SOURCE EXTRACT
· · ·

Pleading With the Lord

As we get on our knees to beg for relief from the anguish that haunts us, we can look to Alma’s beautiful example of pleading with the Lord: “O Lord, my heart is exceedingly sorrowful; wilt thou comfort my soul in Christ. O Lord, wilt thou grant unto me that I may have strength, that I may suffer with patience these afflictions” (Alma 31:31). We may have comfort in Christ if we will humble ourselves enough. In the chapter immediately following his prayer, Alma teaches the Zoramites the importance of humility.
The poorer people of the city have been cast out of their places of worship because of their poverty, so they come to Alma asking him what they should do. “And now when Alma heard this, […] he beheld with great joy; for he beheld that their afflictions had truly humbled them, and that they were in preparation to hear the word” (Alma 32:6). He is filled with joy because their afflictions have made them humble enough to truly learn.
Alma tells the people, “I behold that ye are lowly in heart; and if so, blessed are ye” (v. 8). Their humility prepares them to hear the word of the Lord. The more we have to search, truly hungering and thirsting to understand the gospel, the more prepared we are to hear it. It is often in our lowest moments of sorrow and depression that we become humble enough to really learn from the Lord. When we pray with pride in our hearts and without real intent, the Lord knows it and cannot bless us. We must be in the correct frame of mind, understanding our relationship with Him, before our prayers will have enough meaning to truly make any difference in our lives. We pray to change ourselves, not to change the Lord. If we can humble ourselves in prayer, we’re halfway there. The beauty of humility is that it taps us into the strength of the Lord: “they did fast and pray oft, and did wax stronger and stronger in their humility” (Helaman 3:35). Our strength is nothing, but the strength of the Lord is everything.
In our humility, we easily realize how weak our faith truly is. Though we believe, we come to the Lord and feel that perhaps our faith will not be enough. He tells us, “If thou canst believe, all things are possible to him that believeth.” In that moment, we are like the father pleading for a miracle for his son: “And straightway the father of the child cried out, and said with tears, Lord, I believe; help thou mine unbelief” (Mark 9:23-24).
I so often feel inadequate in my faith, yet cry out through my tears this same request: “Lord, I believe; help thou mine unbelief.” It sometimes just doesn’t seem possible that this sorrow can really be taken away from me, that I could really be healed or that it will ever end. But I know that all things are possible if I will believe. The Lord will help our unbelief.
We also have the Priesthood at our disposal. We should never take for granted the Priesthood, and we must not hesitate to use it. Perhaps there are times when calling upon this power is the only way we can access the Spirit of the Lord. We cannot always do everything for ourselves, and the Lord always has blessings in store for us. In my depression I have had a few very beautiful experiences with Priesthood blessing of comfort, both from my father and from my husband. They are priceless experiences that I could not have had otherwise, in which, first and foremost, the Lord assured me of His love and watchful care over me. He will strengthen us if we will let Him.

1 comment:

Anonymous said...

We can't pretend with God.He already knows when we think he has forsaken us. Sometimes all we can do is say sorry, help thou my unbelief.

· · ·

PARTS OF THE EXERCISE
• a. In two sentences, summarize the passage on pleading with the Lord.
• b. Answer these questions from the passage on pleading with the Lord, one per line:
(i) Why had the poorer people of the city been cast out of their places of worship?
(ii) Which scripture reference is given for the line "they did fast and pray oft, and did wax stronger and stronger in their humility"?
(iii) Who gave the writer Priesthood blessings of comfort?
The data that comes next has no connection to the passage.

INFORMATION SHOWN
· · ·

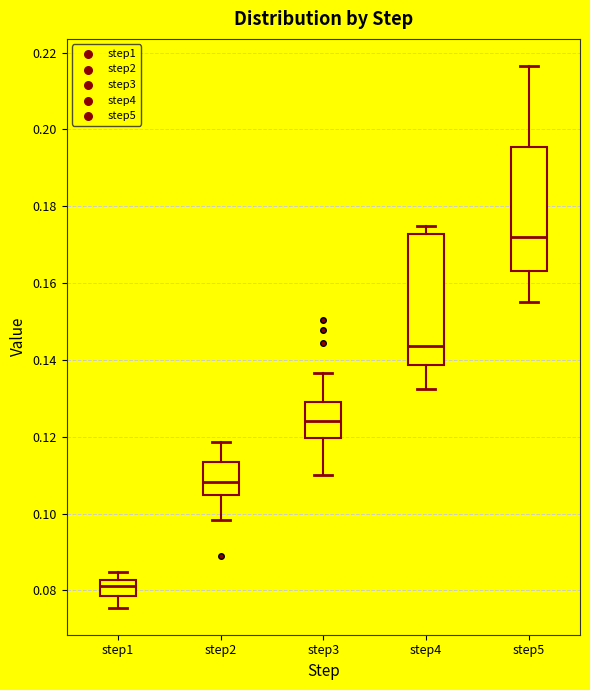

Which box's median line is the highest?

step5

· · ·

RESPONSES BY TASK
• a. The passage uses Alma's prayer and his teaching to the Zoramites to show that humility, often reached in moments of sorrow, prepares people to learn from the Lord and connects them to His strength. It also encourages asking the Lord to help one's unbelief, as the father in Mark 9 did, and making use of the Priesthood, through whose blessings the writer has felt the Lord's love and watchful care.

• b.
(i) Because of their poverty.
(ii) Helaman 3:35.
(iii) The writer's father and husband.